> Task directions: Copy out every line holding the string "ondacapital" from the records below.

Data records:
= Beginning of Section =
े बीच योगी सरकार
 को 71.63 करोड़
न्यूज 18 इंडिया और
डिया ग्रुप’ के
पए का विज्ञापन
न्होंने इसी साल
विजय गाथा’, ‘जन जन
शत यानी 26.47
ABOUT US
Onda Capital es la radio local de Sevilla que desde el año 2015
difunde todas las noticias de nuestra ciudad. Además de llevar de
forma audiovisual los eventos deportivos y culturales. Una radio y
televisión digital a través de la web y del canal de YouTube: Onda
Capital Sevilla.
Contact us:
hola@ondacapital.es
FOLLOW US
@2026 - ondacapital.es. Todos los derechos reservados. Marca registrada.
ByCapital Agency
= End of Section =
> Your response:
hola@ondacapital.es
@2026 - ondacapital.es. Todos los derechos reservados. Marca registrada.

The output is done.